Was nun aber heißt, dass Russland den Krieg nicht gewinnen darf, ist schwer auszumachen. In renommierten Thinktanks werden unterschiedliche Szenarien diskutiert, die aber alle Theorie bleiben, je länger sich dieser Krieg hinzieht.

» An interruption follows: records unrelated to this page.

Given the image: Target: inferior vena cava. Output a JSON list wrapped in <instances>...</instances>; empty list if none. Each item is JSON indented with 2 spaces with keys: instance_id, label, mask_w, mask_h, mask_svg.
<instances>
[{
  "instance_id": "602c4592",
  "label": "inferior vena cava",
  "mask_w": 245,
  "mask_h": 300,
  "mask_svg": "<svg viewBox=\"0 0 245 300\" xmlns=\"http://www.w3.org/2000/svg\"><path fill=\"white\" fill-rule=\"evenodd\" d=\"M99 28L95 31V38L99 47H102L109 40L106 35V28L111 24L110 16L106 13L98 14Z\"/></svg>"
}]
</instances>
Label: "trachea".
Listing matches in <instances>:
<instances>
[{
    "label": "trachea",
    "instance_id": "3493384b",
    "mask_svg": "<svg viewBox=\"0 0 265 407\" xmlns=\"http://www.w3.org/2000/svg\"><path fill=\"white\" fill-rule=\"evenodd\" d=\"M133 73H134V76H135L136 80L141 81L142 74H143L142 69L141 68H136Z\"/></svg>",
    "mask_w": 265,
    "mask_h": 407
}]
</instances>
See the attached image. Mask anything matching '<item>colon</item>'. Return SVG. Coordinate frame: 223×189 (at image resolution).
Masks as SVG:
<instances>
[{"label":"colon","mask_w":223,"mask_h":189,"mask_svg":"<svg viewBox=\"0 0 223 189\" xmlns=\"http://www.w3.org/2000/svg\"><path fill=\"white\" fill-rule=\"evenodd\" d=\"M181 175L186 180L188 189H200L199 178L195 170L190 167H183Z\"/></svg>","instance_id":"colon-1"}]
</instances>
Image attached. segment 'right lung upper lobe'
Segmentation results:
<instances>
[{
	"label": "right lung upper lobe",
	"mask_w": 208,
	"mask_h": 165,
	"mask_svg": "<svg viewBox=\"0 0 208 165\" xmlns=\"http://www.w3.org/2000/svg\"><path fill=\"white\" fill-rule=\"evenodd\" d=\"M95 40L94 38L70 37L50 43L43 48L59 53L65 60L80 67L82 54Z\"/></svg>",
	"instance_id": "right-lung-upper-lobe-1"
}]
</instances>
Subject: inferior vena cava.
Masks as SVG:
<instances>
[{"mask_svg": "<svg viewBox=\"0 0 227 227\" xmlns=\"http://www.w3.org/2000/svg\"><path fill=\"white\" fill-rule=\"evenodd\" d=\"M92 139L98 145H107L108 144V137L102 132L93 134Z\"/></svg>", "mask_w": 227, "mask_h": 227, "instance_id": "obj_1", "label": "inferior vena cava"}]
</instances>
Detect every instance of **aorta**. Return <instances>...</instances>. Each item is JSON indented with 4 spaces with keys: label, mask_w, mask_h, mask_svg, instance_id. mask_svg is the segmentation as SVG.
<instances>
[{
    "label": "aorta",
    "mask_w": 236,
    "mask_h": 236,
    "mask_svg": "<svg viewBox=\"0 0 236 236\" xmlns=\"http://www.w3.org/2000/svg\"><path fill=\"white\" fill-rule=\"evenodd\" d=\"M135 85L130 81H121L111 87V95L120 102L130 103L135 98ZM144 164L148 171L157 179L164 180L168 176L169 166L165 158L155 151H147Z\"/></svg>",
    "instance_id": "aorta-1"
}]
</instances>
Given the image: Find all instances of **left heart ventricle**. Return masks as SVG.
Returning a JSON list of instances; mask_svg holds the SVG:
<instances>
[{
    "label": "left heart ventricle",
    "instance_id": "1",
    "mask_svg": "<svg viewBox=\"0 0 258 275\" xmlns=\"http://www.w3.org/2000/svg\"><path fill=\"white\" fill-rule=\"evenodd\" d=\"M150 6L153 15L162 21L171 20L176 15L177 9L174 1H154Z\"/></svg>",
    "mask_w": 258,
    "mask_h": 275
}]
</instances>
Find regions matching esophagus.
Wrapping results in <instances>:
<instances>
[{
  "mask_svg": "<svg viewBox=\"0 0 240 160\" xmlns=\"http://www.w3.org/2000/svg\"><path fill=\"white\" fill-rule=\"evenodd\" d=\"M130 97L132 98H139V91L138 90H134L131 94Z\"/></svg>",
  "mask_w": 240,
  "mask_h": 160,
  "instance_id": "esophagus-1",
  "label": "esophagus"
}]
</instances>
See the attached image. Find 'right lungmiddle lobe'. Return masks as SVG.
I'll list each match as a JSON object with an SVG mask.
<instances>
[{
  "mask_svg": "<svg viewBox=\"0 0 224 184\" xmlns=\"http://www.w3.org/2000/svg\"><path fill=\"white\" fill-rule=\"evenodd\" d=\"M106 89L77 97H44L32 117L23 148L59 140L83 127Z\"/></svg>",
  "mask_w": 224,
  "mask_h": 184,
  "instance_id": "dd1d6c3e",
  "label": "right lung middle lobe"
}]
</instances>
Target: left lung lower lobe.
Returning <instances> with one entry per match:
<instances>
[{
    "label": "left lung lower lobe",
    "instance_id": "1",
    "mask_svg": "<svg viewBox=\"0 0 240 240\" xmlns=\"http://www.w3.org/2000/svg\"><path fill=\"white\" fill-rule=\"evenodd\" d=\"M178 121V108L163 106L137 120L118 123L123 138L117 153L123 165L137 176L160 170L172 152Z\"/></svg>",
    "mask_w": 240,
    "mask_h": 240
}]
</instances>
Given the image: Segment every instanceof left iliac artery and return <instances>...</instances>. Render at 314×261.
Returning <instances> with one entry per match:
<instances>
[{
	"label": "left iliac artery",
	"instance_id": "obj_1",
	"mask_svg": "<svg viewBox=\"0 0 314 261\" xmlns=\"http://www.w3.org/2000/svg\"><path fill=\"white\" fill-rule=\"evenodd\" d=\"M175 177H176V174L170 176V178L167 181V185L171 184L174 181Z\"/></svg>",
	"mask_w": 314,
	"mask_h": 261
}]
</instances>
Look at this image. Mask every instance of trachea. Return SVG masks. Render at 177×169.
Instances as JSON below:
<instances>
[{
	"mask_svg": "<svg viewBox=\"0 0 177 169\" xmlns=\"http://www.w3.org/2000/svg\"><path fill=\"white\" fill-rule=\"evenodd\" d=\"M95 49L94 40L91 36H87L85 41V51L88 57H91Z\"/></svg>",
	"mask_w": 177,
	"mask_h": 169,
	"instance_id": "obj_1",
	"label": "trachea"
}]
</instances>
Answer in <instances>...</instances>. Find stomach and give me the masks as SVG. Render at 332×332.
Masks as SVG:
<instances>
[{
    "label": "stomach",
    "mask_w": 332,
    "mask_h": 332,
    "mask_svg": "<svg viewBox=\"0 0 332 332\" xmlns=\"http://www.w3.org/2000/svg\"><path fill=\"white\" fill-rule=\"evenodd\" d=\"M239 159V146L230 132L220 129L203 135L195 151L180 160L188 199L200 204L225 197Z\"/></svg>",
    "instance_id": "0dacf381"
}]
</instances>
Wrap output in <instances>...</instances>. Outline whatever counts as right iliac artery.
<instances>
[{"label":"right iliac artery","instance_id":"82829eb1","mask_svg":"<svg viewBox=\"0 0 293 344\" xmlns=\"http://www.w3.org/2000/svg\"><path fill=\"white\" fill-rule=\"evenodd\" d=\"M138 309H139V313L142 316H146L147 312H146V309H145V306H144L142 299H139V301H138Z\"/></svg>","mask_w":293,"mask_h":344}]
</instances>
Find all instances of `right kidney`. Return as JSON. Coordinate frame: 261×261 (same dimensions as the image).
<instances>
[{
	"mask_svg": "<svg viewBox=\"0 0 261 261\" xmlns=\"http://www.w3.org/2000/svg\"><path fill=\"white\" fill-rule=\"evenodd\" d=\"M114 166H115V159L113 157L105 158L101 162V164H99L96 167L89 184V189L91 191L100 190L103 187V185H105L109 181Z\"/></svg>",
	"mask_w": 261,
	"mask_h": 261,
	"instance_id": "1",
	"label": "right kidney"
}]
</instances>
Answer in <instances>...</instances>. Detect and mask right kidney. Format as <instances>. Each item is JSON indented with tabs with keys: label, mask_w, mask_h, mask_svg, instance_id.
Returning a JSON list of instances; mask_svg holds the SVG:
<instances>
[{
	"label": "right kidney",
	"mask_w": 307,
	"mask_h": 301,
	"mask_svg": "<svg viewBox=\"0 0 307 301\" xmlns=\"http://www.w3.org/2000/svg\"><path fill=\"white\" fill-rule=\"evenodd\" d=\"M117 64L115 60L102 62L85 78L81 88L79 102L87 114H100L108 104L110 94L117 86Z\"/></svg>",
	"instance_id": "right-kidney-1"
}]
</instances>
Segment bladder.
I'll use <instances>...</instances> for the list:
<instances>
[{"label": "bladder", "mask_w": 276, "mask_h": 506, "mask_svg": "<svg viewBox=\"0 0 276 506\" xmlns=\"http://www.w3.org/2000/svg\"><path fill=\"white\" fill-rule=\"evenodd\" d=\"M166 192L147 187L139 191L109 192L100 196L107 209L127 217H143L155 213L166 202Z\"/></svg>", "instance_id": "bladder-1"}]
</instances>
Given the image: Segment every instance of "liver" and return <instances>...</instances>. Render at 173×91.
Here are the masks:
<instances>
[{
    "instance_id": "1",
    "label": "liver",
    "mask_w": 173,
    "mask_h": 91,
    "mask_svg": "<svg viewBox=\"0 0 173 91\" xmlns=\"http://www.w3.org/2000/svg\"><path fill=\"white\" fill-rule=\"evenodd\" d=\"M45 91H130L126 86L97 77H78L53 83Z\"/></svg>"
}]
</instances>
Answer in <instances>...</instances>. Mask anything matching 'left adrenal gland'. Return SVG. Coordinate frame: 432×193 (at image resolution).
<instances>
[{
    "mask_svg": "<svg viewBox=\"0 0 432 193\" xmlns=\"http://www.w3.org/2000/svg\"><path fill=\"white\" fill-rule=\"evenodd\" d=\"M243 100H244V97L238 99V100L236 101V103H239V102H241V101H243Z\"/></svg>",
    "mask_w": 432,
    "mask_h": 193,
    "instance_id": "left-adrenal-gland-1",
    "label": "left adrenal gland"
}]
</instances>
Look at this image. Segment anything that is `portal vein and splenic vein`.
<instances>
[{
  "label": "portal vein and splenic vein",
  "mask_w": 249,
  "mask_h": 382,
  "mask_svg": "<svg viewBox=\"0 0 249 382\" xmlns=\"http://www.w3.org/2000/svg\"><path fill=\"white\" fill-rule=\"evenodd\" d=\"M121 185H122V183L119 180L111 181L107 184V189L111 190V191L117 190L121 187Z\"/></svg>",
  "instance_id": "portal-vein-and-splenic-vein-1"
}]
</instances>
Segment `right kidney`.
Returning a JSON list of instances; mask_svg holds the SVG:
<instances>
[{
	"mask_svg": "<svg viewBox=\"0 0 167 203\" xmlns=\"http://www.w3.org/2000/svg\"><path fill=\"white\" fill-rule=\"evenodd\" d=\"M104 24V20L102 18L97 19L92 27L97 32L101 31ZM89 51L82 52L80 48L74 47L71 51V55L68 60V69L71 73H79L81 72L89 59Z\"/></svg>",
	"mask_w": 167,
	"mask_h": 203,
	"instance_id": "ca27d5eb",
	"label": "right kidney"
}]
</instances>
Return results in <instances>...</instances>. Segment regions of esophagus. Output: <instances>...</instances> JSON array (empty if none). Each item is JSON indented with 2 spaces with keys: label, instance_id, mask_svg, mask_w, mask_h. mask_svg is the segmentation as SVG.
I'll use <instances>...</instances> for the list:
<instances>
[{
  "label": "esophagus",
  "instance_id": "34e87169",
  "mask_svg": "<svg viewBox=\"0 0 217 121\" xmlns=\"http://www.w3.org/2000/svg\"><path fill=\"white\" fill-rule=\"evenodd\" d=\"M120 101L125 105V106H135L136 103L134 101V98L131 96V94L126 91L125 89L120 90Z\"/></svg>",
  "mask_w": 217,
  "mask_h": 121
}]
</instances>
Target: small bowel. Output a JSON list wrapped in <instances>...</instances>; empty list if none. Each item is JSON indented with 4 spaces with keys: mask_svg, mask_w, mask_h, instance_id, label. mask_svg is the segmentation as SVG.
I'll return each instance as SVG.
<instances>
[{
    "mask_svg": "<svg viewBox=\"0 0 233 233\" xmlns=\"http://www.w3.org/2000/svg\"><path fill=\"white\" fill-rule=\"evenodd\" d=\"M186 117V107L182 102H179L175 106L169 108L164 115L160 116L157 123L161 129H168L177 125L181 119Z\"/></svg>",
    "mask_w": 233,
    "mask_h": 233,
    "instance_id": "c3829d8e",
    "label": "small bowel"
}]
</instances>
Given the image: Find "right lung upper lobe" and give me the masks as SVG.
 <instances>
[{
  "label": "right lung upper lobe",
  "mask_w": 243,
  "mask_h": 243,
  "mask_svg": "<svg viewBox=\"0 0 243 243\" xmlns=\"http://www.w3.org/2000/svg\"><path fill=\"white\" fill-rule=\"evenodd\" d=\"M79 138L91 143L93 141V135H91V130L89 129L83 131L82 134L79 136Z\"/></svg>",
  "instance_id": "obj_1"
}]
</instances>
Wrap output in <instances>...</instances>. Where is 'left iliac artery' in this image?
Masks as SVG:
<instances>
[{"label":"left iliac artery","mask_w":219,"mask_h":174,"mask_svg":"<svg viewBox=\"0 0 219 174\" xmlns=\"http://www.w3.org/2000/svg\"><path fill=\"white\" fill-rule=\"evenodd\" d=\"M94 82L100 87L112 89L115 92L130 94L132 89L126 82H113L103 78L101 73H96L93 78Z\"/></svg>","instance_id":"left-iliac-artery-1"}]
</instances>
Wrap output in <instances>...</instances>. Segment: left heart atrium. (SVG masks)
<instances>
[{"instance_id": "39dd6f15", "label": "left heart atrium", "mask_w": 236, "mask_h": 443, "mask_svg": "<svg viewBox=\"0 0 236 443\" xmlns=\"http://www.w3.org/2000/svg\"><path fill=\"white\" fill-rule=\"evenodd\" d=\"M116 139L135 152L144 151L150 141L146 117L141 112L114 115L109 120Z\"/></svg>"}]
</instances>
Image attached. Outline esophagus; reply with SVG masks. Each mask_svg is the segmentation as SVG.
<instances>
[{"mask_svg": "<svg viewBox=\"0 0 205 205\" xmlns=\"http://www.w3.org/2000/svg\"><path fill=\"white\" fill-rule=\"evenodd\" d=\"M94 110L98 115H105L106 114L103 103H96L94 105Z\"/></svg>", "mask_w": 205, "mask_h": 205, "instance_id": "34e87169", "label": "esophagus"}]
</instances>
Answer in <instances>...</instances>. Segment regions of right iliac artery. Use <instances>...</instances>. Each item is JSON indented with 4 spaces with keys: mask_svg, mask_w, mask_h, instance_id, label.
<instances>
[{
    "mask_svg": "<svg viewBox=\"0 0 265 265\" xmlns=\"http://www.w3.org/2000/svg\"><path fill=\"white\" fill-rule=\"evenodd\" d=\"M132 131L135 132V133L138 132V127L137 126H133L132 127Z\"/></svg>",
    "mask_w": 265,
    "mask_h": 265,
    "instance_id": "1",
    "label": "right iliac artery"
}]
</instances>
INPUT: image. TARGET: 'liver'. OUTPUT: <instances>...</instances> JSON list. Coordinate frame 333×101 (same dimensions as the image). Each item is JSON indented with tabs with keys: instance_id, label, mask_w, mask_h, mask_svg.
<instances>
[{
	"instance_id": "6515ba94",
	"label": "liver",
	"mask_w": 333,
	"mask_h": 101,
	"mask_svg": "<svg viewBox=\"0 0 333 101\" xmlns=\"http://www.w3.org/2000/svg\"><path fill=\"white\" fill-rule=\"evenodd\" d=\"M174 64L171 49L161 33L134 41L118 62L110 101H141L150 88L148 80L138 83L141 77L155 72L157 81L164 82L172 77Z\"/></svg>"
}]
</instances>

Anlass für reichlich Interpretation bot einen Tag nach der Kanzlerrede zudem die Rede des russischen Präsidenten Putin zum „Tag des Sieges", in der er den Überfall auf die Ukraine praktisch als Präventivschlag gegen einen befürchteten Nato-Angriff darstellte. Zuvor hatte Putin andere Begründungen geliefert.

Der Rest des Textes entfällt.